Records for this exercise>
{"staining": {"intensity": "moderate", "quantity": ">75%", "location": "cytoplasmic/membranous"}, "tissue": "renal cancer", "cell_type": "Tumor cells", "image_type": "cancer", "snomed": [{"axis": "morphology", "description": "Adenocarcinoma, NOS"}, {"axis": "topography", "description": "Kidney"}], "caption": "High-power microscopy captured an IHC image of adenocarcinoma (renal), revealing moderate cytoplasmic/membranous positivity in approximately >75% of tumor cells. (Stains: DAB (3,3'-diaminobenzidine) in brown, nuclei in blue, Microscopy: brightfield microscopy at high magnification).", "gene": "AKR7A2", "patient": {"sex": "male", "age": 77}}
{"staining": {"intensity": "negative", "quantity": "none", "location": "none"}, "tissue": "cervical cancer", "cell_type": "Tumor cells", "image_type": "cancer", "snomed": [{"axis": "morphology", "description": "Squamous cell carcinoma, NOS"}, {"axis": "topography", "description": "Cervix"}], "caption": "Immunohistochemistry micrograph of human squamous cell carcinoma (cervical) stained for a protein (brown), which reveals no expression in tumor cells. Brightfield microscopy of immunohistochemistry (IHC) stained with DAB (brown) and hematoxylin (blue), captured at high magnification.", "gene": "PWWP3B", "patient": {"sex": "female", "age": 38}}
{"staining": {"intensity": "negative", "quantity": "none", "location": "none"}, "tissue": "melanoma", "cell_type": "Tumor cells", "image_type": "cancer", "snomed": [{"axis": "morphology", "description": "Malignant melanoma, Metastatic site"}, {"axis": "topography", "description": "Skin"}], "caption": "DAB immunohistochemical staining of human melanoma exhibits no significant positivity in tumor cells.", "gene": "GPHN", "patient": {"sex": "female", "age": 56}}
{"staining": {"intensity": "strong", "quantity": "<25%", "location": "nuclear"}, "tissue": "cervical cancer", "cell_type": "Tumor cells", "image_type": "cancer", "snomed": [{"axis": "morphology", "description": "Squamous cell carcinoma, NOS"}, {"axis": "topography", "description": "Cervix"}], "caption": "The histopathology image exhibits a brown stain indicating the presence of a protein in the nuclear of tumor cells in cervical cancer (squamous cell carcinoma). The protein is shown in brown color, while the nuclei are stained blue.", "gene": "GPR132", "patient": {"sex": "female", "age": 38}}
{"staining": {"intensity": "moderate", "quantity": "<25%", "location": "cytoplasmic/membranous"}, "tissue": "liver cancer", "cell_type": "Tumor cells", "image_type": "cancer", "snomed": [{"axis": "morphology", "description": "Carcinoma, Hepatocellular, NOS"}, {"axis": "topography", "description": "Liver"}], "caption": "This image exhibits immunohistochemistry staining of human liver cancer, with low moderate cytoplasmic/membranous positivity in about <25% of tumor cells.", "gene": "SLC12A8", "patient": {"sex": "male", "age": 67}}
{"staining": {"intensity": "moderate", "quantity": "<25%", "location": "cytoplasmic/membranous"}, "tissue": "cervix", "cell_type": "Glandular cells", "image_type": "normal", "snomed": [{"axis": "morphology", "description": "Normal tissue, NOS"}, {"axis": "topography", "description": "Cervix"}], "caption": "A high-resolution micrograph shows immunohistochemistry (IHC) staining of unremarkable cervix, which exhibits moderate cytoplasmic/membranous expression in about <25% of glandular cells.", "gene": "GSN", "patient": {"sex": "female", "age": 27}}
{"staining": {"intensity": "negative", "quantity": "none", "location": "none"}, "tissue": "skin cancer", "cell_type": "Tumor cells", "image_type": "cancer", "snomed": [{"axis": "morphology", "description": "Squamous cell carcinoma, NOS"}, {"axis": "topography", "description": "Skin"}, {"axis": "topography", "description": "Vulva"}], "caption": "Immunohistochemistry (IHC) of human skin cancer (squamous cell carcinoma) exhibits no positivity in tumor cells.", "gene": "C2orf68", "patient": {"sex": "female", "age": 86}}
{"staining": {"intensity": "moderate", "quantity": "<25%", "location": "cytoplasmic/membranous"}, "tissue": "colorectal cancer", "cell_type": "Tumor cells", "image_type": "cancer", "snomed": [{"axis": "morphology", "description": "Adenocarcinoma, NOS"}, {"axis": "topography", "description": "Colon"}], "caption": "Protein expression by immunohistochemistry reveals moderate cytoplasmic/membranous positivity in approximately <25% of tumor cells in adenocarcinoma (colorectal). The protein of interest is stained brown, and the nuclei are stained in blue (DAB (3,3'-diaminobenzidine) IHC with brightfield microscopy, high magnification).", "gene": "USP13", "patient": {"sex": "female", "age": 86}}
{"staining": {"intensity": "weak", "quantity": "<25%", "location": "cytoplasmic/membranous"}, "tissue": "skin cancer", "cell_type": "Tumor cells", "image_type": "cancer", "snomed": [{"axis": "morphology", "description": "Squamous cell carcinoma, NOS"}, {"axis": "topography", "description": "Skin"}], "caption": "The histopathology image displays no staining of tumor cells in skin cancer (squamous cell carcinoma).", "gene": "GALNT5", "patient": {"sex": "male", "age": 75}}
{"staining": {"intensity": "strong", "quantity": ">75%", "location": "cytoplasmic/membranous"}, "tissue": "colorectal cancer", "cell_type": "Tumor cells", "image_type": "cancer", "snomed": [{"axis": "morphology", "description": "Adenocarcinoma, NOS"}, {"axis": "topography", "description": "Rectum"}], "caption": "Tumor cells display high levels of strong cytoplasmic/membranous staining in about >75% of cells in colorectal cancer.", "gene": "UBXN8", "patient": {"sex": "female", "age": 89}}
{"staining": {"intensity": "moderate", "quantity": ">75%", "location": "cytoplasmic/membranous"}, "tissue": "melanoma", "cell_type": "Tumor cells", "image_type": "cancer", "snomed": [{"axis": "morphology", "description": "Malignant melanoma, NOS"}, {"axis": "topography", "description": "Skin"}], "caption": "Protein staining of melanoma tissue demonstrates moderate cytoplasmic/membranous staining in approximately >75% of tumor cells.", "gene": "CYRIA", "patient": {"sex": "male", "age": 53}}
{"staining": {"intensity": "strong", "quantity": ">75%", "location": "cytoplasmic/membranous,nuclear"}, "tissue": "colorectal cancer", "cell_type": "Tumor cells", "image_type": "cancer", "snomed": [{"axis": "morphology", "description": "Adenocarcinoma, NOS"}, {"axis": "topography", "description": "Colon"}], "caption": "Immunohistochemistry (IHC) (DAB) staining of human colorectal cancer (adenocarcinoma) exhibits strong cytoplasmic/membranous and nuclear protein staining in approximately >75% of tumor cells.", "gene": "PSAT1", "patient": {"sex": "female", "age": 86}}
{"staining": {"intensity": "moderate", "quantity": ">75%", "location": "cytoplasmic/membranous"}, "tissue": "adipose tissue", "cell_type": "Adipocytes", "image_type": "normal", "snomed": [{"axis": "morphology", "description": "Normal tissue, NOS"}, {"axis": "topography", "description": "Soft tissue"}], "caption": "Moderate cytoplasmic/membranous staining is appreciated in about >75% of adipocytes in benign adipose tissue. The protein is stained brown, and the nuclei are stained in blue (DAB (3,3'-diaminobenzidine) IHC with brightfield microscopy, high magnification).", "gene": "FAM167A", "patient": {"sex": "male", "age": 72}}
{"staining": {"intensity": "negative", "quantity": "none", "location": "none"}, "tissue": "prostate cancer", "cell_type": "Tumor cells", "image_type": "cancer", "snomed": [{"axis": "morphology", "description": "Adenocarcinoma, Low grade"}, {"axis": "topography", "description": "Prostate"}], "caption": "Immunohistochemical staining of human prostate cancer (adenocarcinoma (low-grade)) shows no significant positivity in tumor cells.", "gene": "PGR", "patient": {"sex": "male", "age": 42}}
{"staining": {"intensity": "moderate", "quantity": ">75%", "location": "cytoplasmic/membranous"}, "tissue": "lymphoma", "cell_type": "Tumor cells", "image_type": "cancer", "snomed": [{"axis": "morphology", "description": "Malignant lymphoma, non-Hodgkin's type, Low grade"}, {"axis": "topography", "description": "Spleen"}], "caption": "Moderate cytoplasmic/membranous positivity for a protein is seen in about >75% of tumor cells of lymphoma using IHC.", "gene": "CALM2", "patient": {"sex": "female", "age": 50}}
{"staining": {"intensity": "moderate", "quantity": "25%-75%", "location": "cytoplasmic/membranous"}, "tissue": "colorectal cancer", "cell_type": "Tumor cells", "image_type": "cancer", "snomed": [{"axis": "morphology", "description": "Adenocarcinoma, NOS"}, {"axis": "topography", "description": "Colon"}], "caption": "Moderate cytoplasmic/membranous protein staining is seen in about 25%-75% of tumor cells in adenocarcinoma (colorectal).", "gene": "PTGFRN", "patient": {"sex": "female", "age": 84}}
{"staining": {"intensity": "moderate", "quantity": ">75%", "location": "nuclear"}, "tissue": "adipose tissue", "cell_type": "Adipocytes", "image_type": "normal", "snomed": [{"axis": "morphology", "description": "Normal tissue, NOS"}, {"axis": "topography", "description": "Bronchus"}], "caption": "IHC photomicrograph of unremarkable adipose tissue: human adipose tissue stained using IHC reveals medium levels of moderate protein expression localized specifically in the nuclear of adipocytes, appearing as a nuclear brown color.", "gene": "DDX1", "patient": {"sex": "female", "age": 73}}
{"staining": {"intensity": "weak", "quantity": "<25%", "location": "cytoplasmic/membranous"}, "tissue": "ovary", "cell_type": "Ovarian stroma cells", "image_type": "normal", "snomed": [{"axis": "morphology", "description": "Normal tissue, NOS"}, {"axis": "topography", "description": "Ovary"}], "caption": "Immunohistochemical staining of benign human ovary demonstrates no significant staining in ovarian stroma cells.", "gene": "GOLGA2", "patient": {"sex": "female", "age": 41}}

Problem to work on>
Everything above from the line containing "cytoplasmic/membranous staining is" down to the line containing "of human prostate" should be copied exactly, both end lines included, and nothing else.

Exercise response>
{"staining": {"intensity": "moderate", "quantity": ">75%", "location": "cytoplasmic/membranous"}, "tissue": "adipose tissue", "cell_type": "Adipocytes", "image_type": "normal", "snomed": [{"axis": "morphology", "description": "Normal tissue, NOS"}, {"axis": "topography", "description": "Soft tissue"}], "caption": "Moderate cytoplasmic/membranous staining is appreciated in about >75% of adipocytes in benign adipose tissue. The protein is stained brown, and the nuclei are stained in blue (DAB (3,3'-diaminobenzidine) IHC with brightfield microscopy, high magnification).", "gene": "FAM167A", "patient": {"sex": "male", "age": 72}}
{"staining": {"intensity": "negative", "quantity": "none", "location": "none"}, "tissue": "prostate cancer", "cell_type": "Tumor cells", "image_type": "cancer", "snomed": [{"axis": "morphology", "description": "Adenocarcinoma, Low grade"}, {"axis": "topography", "description": "Prostate"}], "caption": "Immunohistochemical staining of human prostate cancer (adenocarcinoma (low-grade)) shows no significant positivity in tumor cells.", "gene": "PGR", "patient": {"sex": "male", "age": 42}}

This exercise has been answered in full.